January Delinquency, Foreclosure Rates Lowest in 20 Years

CoreLogic, Irvine, Calif., said just 4 percent of mortgages were in some stage of delinquency (30 days or more past due, including those in foreclosure) in January, the lowest this century.

CoreLogic said delinquencies declined by 0.9 percentage points from a year ago, when it was 4.9 percent. The foreclosure inventory rate fell to 0.4 percent, down 0.2 percentage points from a year ago, tying November and December 2018 rates as the lowest for any month during the 2000s.

The report said the rate for early-stage delinquencies (30-59 days past due) fell to 1.9 percent in January, down from 2 percent a year ago. The share of mortgages 60-89 days past due in January fell to 0.7 percent, down from 0.8 percent a year ago. The serious delinquency rate (90 days or more past due, including loans in foreclosure) fell to 1.4 percent in January, down from 2.1 percent a year ago, the lowest for that month since 2001 and the lowest for any month since September 2006.

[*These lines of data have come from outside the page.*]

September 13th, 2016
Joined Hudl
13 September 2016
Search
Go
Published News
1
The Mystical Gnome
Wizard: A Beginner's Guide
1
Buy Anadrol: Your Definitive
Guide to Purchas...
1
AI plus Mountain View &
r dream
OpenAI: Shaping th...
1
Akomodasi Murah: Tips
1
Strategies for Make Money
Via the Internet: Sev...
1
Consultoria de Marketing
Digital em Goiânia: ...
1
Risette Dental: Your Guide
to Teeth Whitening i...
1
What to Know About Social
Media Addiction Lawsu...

CoreLogic said the share of mortgages that transitioned from current to 30 days past due was unchanged from a year ago at 0.8 percent in January. By comparison, in January 2007, just before the start of the financial crisis, the current-to-30-day transition rate was 1.2 percent, while it peaked in November 2008 at 2 percent.

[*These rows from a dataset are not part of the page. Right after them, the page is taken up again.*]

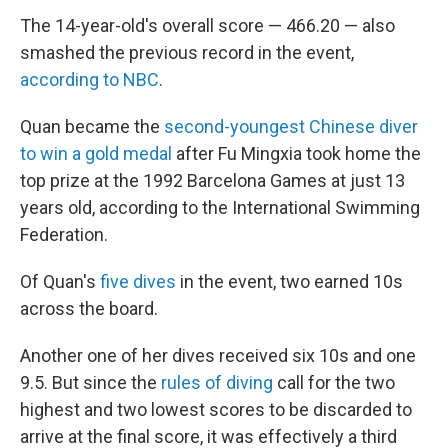
The 14-year-old's overall score — 466.20 — also
smashed the previous record in the event,
according to NBC
.
Quan became the
second-youngest Chinese diver
to win a gold medal
after Fu Mingxia took home the
top prize at the 1992 Barcelona Games at just 13
years old, according to the International Swimming
Federation.
Of Quan's
five dives
in the event, two earned 10s
across the board.
Another one of her dives received six 10s and one
9.5. But since the
rules of diving
call for the two
highest and two lowest scores to be discarded to
arrive at the final score, it was effectively a third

“Income growth, home appreciation and sound underwriting combined have pushed delinquency rates to their lowest level in 20 years,” said Frank Nothaft, chief economist for CoreLogic. “The low delinquency rates on home mortgages are a contrast to the rising delinquency rates on consumer credit. While home mortgage delinquency rates are at, or are near, their lowest levels in two decades, delinquency rates for auto and student loans are higher now than they were during the early and mid-2000s.”

The report said the national delinquency rate has fallen on a year-over-year basis for the past 13 consecutive months. Fewer delinquencies attribute to the strength of loan vintages in the years since the residential lending market has recovered following the housing crisis. In January, 13 metropolitan areas experienced annual gains–mostly very small–in their serious delinquency rates. The largest gains were in five Southeast metros affected by natural disasters in 2018.

“As the economic expansion continues to create jobs and low mortgage rates support home buying this spring, delinquency rates are likely to trend lower during the coming year,” said Frank Martell, president and CEO of CoreLogic. “The decline in delinquency rates has occurred in nearly all parts of the nation.”